**Task item**: Drop the images, then output the listing exactly.

**Dataset content**:
————————
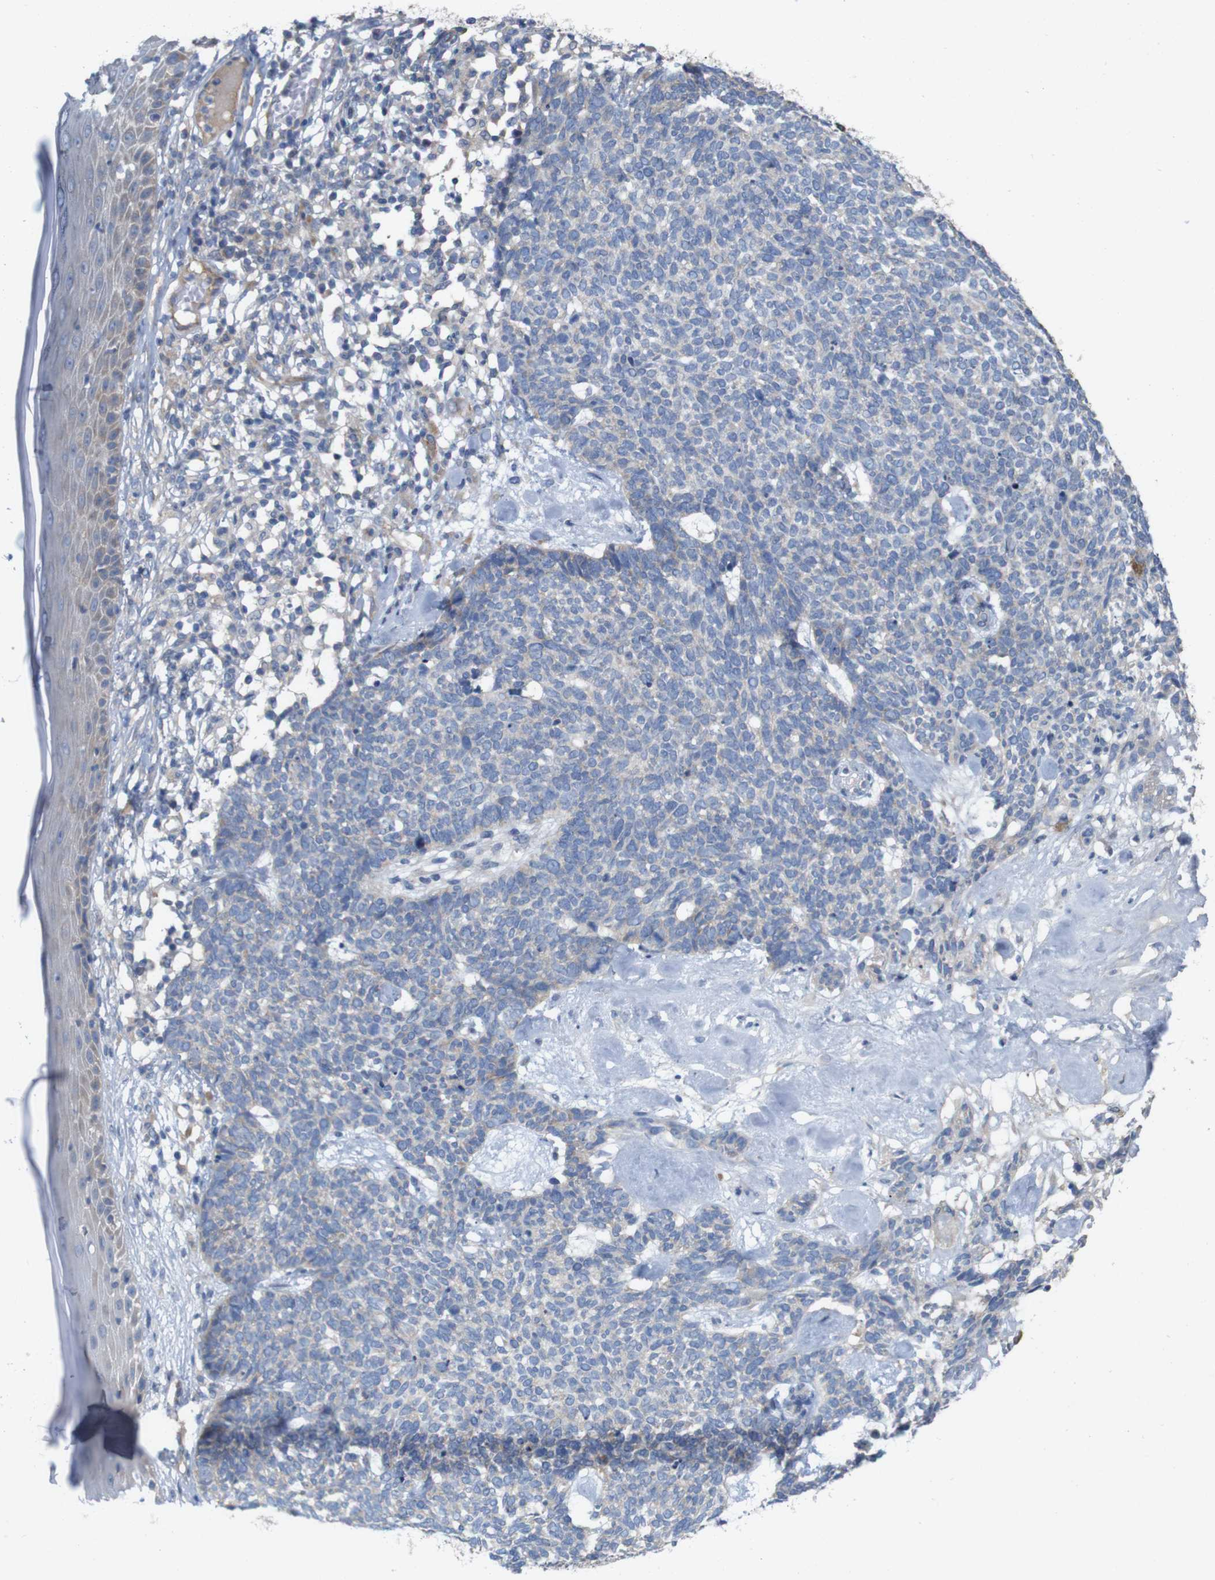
{"staining": {"intensity": "negative", "quantity": "none", "location": "none"}, "tissue": "skin cancer", "cell_type": "Tumor cells", "image_type": "cancer", "snomed": [{"axis": "morphology", "description": "Basal cell carcinoma"}, {"axis": "topography", "description": "Skin"}], "caption": "Immunohistochemistry of human basal cell carcinoma (skin) shows no positivity in tumor cells.", "gene": "MYEOV", "patient": {"sex": "female", "age": 84}}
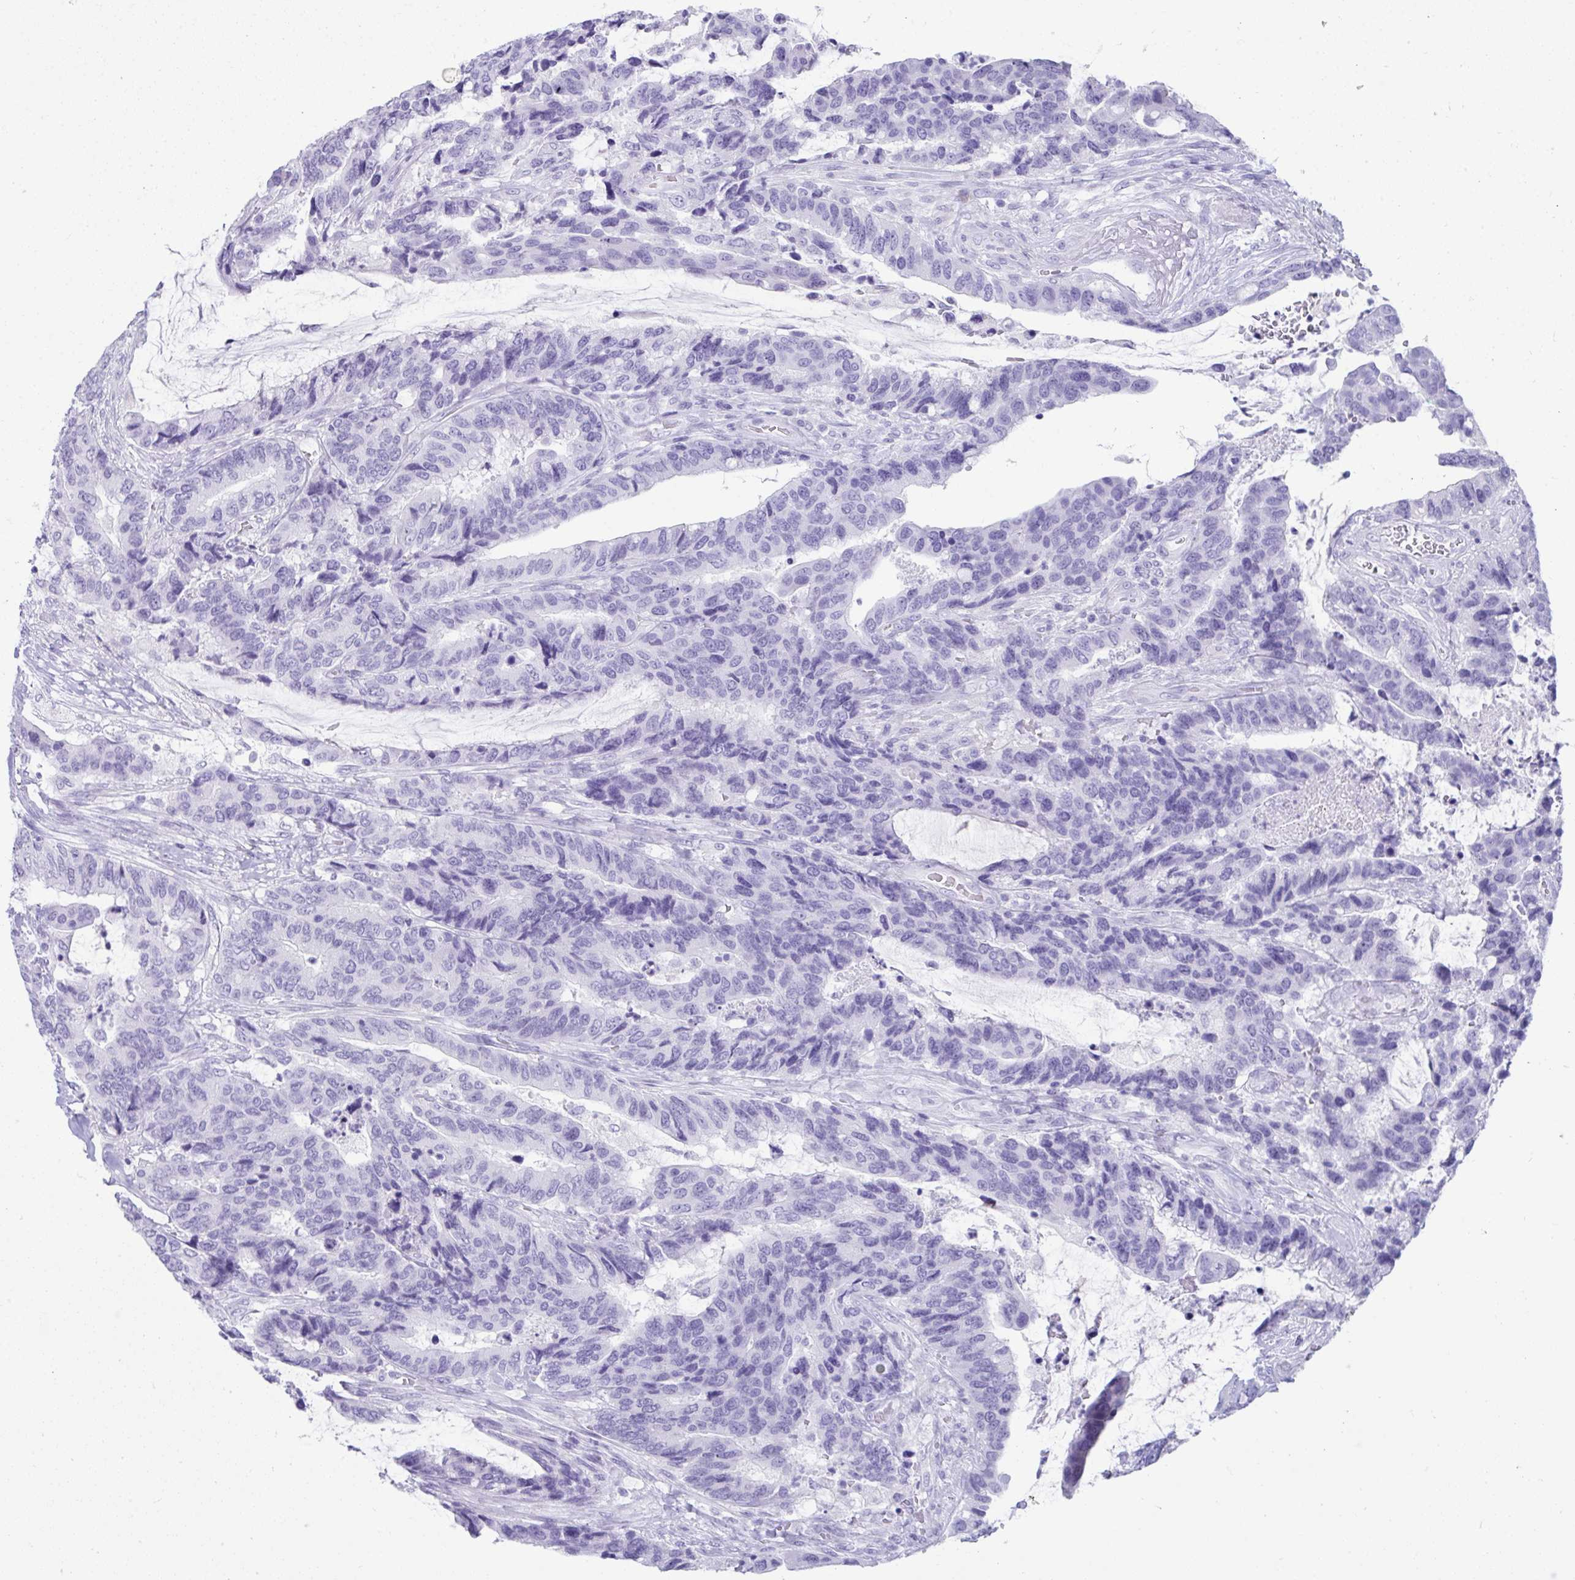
{"staining": {"intensity": "negative", "quantity": "none", "location": "none"}, "tissue": "colorectal cancer", "cell_type": "Tumor cells", "image_type": "cancer", "snomed": [{"axis": "morphology", "description": "Adenocarcinoma, NOS"}, {"axis": "topography", "description": "Rectum"}], "caption": "Immunohistochemical staining of human adenocarcinoma (colorectal) reveals no significant staining in tumor cells. The staining is performed using DAB (3,3'-diaminobenzidine) brown chromogen with nuclei counter-stained in using hematoxylin.", "gene": "PSCA", "patient": {"sex": "female", "age": 59}}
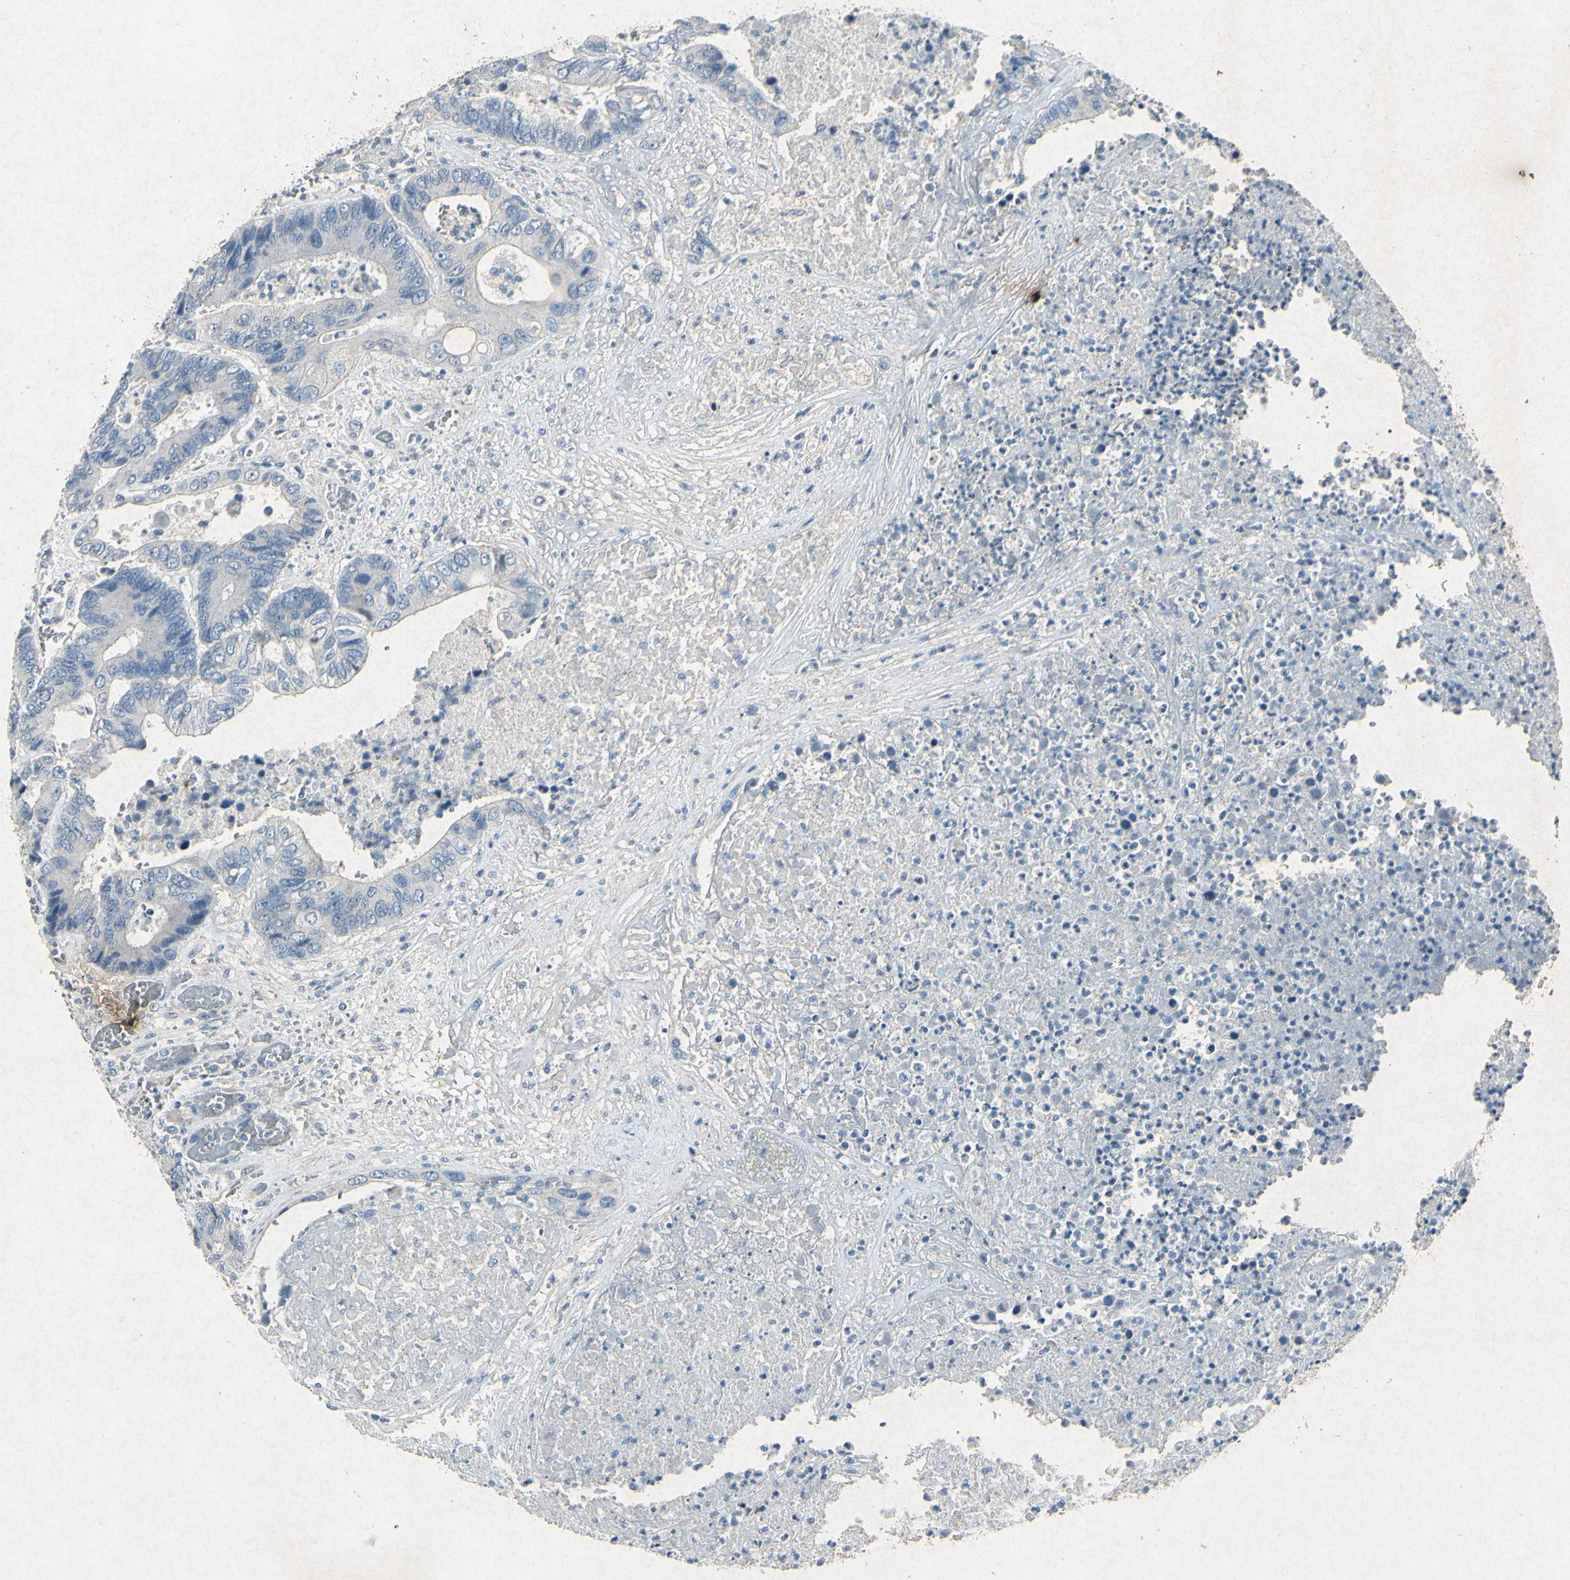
{"staining": {"intensity": "negative", "quantity": "none", "location": "none"}, "tissue": "colorectal cancer", "cell_type": "Tumor cells", "image_type": "cancer", "snomed": [{"axis": "morphology", "description": "Adenocarcinoma, NOS"}, {"axis": "topography", "description": "Rectum"}], "caption": "Immunohistochemistry photomicrograph of neoplastic tissue: human colorectal cancer stained with DAB (3,3'-diaminobenzidine) reveals no significant protein staining in tumor cells.", "gene": "SNAP91", "patient": {"sex": "male", "age": 55}}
————————
**Written solution**:
{"staining": {"intensity": "negative", "quantity": "none", "location": "none"}, "tissue": "skin cancer", "cell_type": "Tumor cells", "image_type": "cancer", "snomed": [{"axis": "morphology", "description": "Basal cell carcinoma"}, {"axis": "topography", "description": "Skin"}], "caption": "Immunohistochemistry of human basal cell carcinoma (skin) shows no positivity in tumor cells.", "gene": "MYEOV", "patient": {"sex": "female", "age": 84}}
{"staining": {"intensity": "negative", "quantity": "none", "location": "none"}, "tissue": "colorectal cancer", "cell_type": "Tumor cells", "image_type": "cancer", "snomed": [{"axis": "morphology", "description": "Adenocarcinoma, NOS"}, {"axis": "topography", "description": "Rectum"}], "caption": "Immunohistochemical staining of human adenocarcinoma (colorectal) reveals no significant staining in tumor cells. The staining is performed using DAB (3,3'-diaminobenzidine) brown chromogen with nuclei counter-stained in using hematoxylin.", "gene": "PSCA", "patient": {"sex": "female", "age": 59}}
{"staining": {"intensity": "negative", "quantity": "none", "location": "none"}, "tissue": "colorectal cancer", "cell_type": "Tumor cells", "image_type": "cancer", "snomed": [{"axis": "morphology", "description": "Adenocarcinoma, NOS"}, {"axis": "topography", "description": "Rectum"}], "caption": "Immunohistochemistry photomicrograph of neoplastic tissue: human colorectal cancer stained with DAB (3,3'-diaminobenzidine) reveals no significant protein staining in tumor cells.", "gene": "SNAP91", "patient": {"sex": "male", "age": 55}}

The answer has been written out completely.